Page extract -
+===+

Dan, your argument is specious. Oh, wait: 'specious' has changed its meaning. It doesn't mean what Hume meant when he used it (as a term of approbation) in the Treatise and Enquiry. So, since language change = language degradation, "the possibilities for expression are diminished" and thus I can't use 'specious'. Which is too bad, because I'm very fond of Hume. Oops. 'Fond' has changed its meaning, too. Because Hume is the shit. Oh, no. Because 'shit' is ambiguous, depending on which if any article is prefixed to it, "the possibilities for expression are diminished." Maybe I'm just the Mayor of Simpleton, but wouldn't ambiguity enhance rather than diminish expression? In any event, it's ironic that someone who appeals to the "richness, elegance and poetry" of 'begs the question' (as if!) would have such a narrow view of linguistic change.

Oh well. I'd love to continue, but I have some language wrecking to do, right after I (and "the stupid-kids" (at the New York Times?)) cravenly give up the fight against accepting the fact that 'begs the question' has come to mean 'raises the question' -- because that's all part of the Philistine master plan (it's a great combination of slippery slopes and false dilemmas) against "intelligence, accuracy, taste."

Spiros said...

This entire thread = awesome.

Anonymous said...

OK, you all win and I (9:47) concede that begging now means raising! Henceforth, "evolutionary theory" places its emphasis on *theory*. The ID proponents are right, it's just a mere guess, an unproven hypothesis on equal footing with intelligent design.

Glad that's been cleared up.

Dan said...

+===+

Records shown -
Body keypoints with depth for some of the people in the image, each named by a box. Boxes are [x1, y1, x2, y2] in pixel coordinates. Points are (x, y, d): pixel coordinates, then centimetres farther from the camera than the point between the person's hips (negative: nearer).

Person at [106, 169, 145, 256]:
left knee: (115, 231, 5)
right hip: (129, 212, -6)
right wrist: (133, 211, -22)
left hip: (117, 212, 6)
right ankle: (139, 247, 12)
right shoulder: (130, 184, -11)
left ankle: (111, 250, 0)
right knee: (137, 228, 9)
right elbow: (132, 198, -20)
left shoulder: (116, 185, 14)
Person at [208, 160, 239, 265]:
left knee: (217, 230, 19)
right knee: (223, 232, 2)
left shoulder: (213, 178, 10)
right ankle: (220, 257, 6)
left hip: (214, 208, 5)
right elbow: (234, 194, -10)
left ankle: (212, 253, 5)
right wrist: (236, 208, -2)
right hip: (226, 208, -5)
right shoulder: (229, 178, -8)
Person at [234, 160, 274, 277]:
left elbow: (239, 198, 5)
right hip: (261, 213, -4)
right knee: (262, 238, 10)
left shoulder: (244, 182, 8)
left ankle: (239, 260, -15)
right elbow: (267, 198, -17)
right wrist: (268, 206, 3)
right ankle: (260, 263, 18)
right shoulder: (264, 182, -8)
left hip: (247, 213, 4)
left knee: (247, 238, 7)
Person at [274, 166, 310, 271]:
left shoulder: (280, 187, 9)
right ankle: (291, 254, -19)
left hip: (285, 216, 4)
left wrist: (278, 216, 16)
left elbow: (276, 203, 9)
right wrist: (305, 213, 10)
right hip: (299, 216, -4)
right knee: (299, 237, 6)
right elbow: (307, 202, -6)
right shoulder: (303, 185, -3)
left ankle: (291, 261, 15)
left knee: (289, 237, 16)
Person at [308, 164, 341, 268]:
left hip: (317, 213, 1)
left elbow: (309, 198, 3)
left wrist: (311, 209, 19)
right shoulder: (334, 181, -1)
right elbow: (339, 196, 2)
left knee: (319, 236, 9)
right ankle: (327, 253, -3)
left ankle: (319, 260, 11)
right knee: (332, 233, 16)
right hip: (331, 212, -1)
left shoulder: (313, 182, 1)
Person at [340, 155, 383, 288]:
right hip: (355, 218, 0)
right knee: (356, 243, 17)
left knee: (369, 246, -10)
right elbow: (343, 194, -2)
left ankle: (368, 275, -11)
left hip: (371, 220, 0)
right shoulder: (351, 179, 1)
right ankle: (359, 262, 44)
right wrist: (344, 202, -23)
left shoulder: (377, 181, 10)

+===+

Work order 1 -
Reproduce the records word for word, from the line that contains "right elbow: (307, 202, -6)" through the end of the records, including both of those lines.
Work order 2 -
Carry on the comment thread about language change from the point where it stops.

Response area 1 -
right elbow: (307, 202, -6)
right shoulder: (303, 185, -3)
left ankle: (291, 261, 15)
left knee: (289, 237, 16)
Person at [308, 164, 341, 268]:
left hip: (317, 213, 1)
left elbow: (309, 198, 3)
left wrist: (311, 209, 19)
right shoulder: (334, 181, -1)
right elbow: (339, 196, 2)
left knee: (319, 236, 9)
right ankle: (327, 253, -3)
left ankle: (319, 260, 11)
right knee: (332, 233, 16)
right hip: (331, 212, -1)
left shoulder: (313, 182, 1)
Person at [340, 155, 383, 288]:
right hip: (355, 218, 0)
right knee: (356, 243, 17)
left knee: (369, 246, -10)
right elbow: (343, 194, -2)
left ankle: (368, 275, -11)
left hip: (371, 220, 0)
right shoulder: (351, 179, 1)
right ankle: (359, 262, 44)
right wrist: (344, 202, -23)
left shoulder: (377, 181, 10)

Response area 2 -
Glaucon, did I say that all language change was language degradation? Of course not. I gave an example – the convention regarding when to use an apostrophe with ‘its’ – where I indicated that a change was not a degradation. And of course there has been plenty of language enrichment – otherwise I would still be speaking Anglo-Saxon, and you would still be speaking Ancient Greek. ;-)

But just because not all language change is degradation does not mean some language change is not degradation. Or is that too clear for you?

But hey, what does it matter what I actually said. You read into it what you want. That’s what language is all about right? And the more ambiguous something is, the more can be read into it, so the better the communication that takes place. (By the way, that *actually* means, ‘You are talking crap.’)

Anonymous said...

Glaucon is (as usual ;)) half right. Language changes, and you just have to accept that. But language pedants have a useful role to play: we need a brake on how fast language changes, and we need to preserve (temporary) islands of agreed on usage, so that people can communicate unambiguously. So there is no point complaining about the NY Times using begging the question wrong, but you should complain if your students do: the phrase is a technical term and they have to use it as such until the mean has changed irrevocably and the philosophical community falls into line with the vernacular. If students are bright enough to understand circular reasoning, then they can cope with learning a phrase or two in a technical vocabulary (and you should not allow papers to be accepted at journals until they get this right, though of course that is not a reason to reject them). Things are different with singular 'they'. That is just grammar, not a technical term. Anyway, singular they was never wrong, despite what a referee for bigname journal told me the other day (if your usage guide conflicts Jane Austen and Billy Shakespeare, time to get a new one).

Glaucon said...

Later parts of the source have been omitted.